Dataset entries:
== Segment start ==
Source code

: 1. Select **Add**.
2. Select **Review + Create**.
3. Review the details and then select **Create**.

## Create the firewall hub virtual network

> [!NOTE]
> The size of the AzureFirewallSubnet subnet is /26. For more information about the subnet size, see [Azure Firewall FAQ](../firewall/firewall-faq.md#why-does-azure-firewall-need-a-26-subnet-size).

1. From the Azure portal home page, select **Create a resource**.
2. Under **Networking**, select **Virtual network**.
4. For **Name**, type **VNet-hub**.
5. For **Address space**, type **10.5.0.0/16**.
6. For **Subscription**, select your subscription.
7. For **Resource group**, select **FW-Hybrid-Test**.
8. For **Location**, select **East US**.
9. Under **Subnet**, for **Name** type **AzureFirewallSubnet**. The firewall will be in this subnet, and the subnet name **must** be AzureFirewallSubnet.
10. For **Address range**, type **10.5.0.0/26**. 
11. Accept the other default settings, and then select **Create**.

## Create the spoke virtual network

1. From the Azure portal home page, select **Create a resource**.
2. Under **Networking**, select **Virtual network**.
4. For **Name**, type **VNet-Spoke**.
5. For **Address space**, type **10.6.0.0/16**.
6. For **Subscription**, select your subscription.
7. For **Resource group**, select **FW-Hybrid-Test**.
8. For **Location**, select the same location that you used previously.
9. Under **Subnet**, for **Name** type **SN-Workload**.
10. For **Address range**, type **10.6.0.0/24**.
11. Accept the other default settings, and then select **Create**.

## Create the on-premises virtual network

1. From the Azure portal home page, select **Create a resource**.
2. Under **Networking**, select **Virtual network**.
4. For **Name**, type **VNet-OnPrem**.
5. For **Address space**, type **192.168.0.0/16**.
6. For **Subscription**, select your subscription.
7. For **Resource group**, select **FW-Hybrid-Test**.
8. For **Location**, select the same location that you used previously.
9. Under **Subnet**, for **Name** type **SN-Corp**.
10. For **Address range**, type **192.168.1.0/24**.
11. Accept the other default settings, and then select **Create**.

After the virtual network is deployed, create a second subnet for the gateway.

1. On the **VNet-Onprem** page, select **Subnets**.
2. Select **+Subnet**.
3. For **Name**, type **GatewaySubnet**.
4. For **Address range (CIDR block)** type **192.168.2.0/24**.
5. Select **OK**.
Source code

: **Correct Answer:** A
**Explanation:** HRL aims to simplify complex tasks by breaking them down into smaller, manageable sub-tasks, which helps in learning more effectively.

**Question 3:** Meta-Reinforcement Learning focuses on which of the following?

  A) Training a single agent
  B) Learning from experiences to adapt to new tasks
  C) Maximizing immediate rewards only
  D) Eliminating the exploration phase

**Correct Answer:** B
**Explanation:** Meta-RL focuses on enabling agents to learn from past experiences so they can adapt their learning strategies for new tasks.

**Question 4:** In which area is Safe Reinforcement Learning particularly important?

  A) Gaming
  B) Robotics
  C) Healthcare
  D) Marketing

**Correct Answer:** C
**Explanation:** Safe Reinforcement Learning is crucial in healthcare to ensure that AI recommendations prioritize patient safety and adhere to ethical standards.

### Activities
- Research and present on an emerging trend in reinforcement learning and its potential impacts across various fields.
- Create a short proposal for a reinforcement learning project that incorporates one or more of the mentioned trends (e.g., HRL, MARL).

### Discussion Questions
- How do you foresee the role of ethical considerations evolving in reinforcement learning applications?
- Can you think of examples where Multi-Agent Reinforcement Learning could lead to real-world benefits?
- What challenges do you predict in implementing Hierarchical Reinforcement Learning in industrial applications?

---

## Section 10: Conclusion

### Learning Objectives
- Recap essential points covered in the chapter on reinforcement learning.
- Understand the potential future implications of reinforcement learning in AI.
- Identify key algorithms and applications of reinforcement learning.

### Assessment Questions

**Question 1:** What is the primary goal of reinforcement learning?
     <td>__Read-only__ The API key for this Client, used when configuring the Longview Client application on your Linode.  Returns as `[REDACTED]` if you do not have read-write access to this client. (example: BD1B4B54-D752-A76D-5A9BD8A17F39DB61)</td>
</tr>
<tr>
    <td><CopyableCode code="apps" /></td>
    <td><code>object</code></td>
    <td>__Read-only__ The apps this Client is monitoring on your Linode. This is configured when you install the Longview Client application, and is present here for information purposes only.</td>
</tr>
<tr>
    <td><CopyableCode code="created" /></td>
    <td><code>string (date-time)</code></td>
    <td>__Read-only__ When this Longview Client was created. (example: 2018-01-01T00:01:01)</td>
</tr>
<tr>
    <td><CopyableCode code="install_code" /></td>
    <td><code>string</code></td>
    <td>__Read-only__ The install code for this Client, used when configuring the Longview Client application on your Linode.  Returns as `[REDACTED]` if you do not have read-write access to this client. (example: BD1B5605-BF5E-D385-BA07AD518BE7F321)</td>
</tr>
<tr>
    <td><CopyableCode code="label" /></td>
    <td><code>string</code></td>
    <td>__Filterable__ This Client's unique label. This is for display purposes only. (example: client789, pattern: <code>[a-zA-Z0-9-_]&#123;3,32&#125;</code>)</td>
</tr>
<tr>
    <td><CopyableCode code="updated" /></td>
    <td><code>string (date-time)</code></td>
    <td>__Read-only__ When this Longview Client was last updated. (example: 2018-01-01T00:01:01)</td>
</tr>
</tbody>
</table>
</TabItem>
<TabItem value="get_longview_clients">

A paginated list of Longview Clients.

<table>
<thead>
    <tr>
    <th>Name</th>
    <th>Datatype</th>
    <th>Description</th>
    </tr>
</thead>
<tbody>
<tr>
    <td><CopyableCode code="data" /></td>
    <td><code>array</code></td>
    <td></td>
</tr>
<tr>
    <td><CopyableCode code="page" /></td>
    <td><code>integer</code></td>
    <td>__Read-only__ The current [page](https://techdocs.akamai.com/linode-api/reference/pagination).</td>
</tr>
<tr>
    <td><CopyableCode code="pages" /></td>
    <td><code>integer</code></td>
== Segment end ==
• [Exercise prompt]:
Reproduce all of the data. Leave every line unchanged.

• [The completed task]:
Source code

: 1. Select **Add**.
2. Select **Review + Create**.
3. Review the details and then select **Create**.

## Create the firewall hub virtual network

> [!NOTE]
> The size of the AzureFirewallSubnet subnet is /26. For more information about the subnet size, see [Azure Firewall FAQ](../firewall/firewall-faq.md#why-does-azure-firewall-need-a-26-subnet-size).

1. From the Azure portal home page, select **Create a resource**.
2. Under **Networking**, select **Virtual network**.
4. For **Name**, type **VNet-hub**.
5. For **Address space**, type **10.5.0.0/16**.
6. For **Subscription**, select your subscription.
7. For **Resource group**, select **FW-Hybrid-Test**.
8. For **Location**, select **East US**.
9. Under **Subnet**, for **Name** type **AzureFirewallSubnet**. The firewall will be in this subnet, and the subnet name **must** be AzureFirewallSubnet.
10. For **Address range**, type **10.5.0.0/26**. 
11. Accept the other default settings, and then select **Create**.

## Create the spoke virtual network

1. From the Azure portal home page, select **Create a resource**.
2. Under **Networking**, select **Virtual network**.
4. For **Name**, type **VNet-Spoke**.
5. For **Address space**, type **10.6.0.0/16**.
6. For **Subscription**, select your subscription.
7. For **Resource group**, select **FW-Hybrid-Test**.
8. For **Location**, select the same location that you used previously.
9. Under **Subnet**, for **Name** type **SN-Workload**.
10. For **Address range**, type **10.6.0.0/24**.
11. Accept the other default settings, and then select **Create**.

## Create the on-premises virtual network

1. From the Azure portal home page, select **Create a resource**.
2. Under **Networking**, select **Virtual network**.
4. For **Name**, type **VNet-OnPrem**.
5. For **Address space**, type **192.168.0.0/16**.
6. For **Subscription**, select your subscription.
7. For **Resource group**, select **FW-Hybrid-Test**.
8. For **Location**, select the same location that you used previously.
9. Under **Subnet**, for **Name** type **SN-Corp**.
10. For **Address range**, type **192.168.1.0/24**.
11. Accept the other default settings, and then select **Create**.

After the virtual network is deployed, create a second subnet for the gateway.

1. On the **VNet-Onprem** page, select **Subnets**.
2. Select **+Subnet**.
3. For **Name**, type **GatewaySubnet**.
4. For **Address range (CIDR block)** type **192.168.2.0/24**.
5. Select **OK**.
Source code

: **Correct Answer:** A
**Explanation:** HRL aims to simplify complex tasks by breaking them down into smaller, manageable sub-tasks, which helps in learning more effectively.

**Question 3:** Meta-Reinforcement Learning focuses on which of the following?

  A) Training a single agent
  B) Learning from experiences to adapt to new tasks
  C) Maximizing immediate rewards only
  D) Eliminating the exploration phase

**Correct Answer:** B
**Explanation:** Meta-RL focuses on enabling agents to learn from past experiences so they can adapt their learning strategies for new tasks.

**Question 4:** In which area is Safe Reinforcement Learning particularly important?

  A) Gaming
  B) Robotics
  C) Healthcare
  D) Marketing

**Correct Answer:** C
**Explanation:** Safe Reinforcement Learning is crucial in healthcare to ensure that AI recommendations prioritize patient safety and adhere to ethical standards.

### Activities
- Research and present on an emerging trend in reinforcement learning and its potential impacts across various fields.
- Create a short proposal for a reinforcement learning project that incorporates one or more of the mentioned trends (e.g., HRL, MARL).

### Discussion Questions
- How do you foresee the role of ethical considerations evolving in reinforcement learning applications?
- Can you think of examples where Multi-Agent Reinforcement Learning could lead to real-world benefits?
- What challenges do you predict in implementing Hierarchical Reinforcement Learning in industrial applications?

---

## Section 10: Conclusion

### Learning Objectives
- Recap essential points covered in the chapter on reinforcement learning.
- Understand the potential future implications of reinforcement learning in AI.
- Identify key algorithms and applications of reinforcement learning.

### Assessment Questions

**Question 1:** What is the primary goal of reinforcement learning?
     <td>__Read-only__ The API key for this Client, used when configuring the Longview Client application on your Linode.  Returns as `[REDACTED]` if you do not have read-write access to this client. (example: BD1B4B54-D752-A76D-5A9BD8A17F39DB61)</td>
</tr>
<tr>
    <td><CopyableCode code="apps" /></td>
    <td><code>object</code></td>
    <td>__Read-only__ The apps this Client is monitoring on your Linode. This is configured when you install the Longview Client application, and is present here for information purposes only.</td>
</tr>
<tr>
    <td><CopyableCode code="created" /></td>
    <td><code>string (date-time)</code></td>
    <td>__Read-only__ When this Longview Client was created. (example: 2018-01-01T00:01:01)</td>
</tr>
<tr>
    <td><CopyableCode code="install_code" /></td>
    <td><code>string</code></td>
    <td>__Read-only__ The install code for this Client, used when configuring the Longview Client application on your Linode.  Returns as `[REDACTED]` if you do not have read-write access to this client. (example: BD1B5605-BF5E-D385-BA07AD518BE7F321)</td>
</tr>
<tr>
    <td><CopyableCode code="label" /></td>
    <td><code>string</code></td>
    <td>__Filterable__ This Client's unique label. This is for display purposes only. (example: client789, pattern: <code>[a-zA-Z0-9-_]&#123;3,32&#125;</code>)</td>
</tr>
<tr>
    <td><CopyableCode code="updated" /></td>
    <td><code>string (date-time)</code></td>
    <td>__Read-only__ When this Longview Client was last updated. (example: 2018-01-01T00:01:01)</td>
</tr>
</tbody>
</table>
</TabItem>
<TabItem value="get_longview_clients">

A paginated list of Longview Clients.

<table>
<thead>
    <tr>
    <th>Name</th>
    <th>Datatype</th>
    <th>Description</th>
    </tr>
</thead>
<tbody>
<tr>
    <td><CopyableCode code="data" /></td>
    <td><code>array</code></td>
    <td></td>
</tr>
<tr>
    <td><CopyableCode code="page" /></td>
    <td><code>integer</code></td>
    <td>__Read-only__ The current [page](https://techdocs.akamai.com/linode-api/reference/pagination).</td>
</tr>
<tr>
    <td><CopyableCode code="pages" /></td>
    <td><code>integer</code></td>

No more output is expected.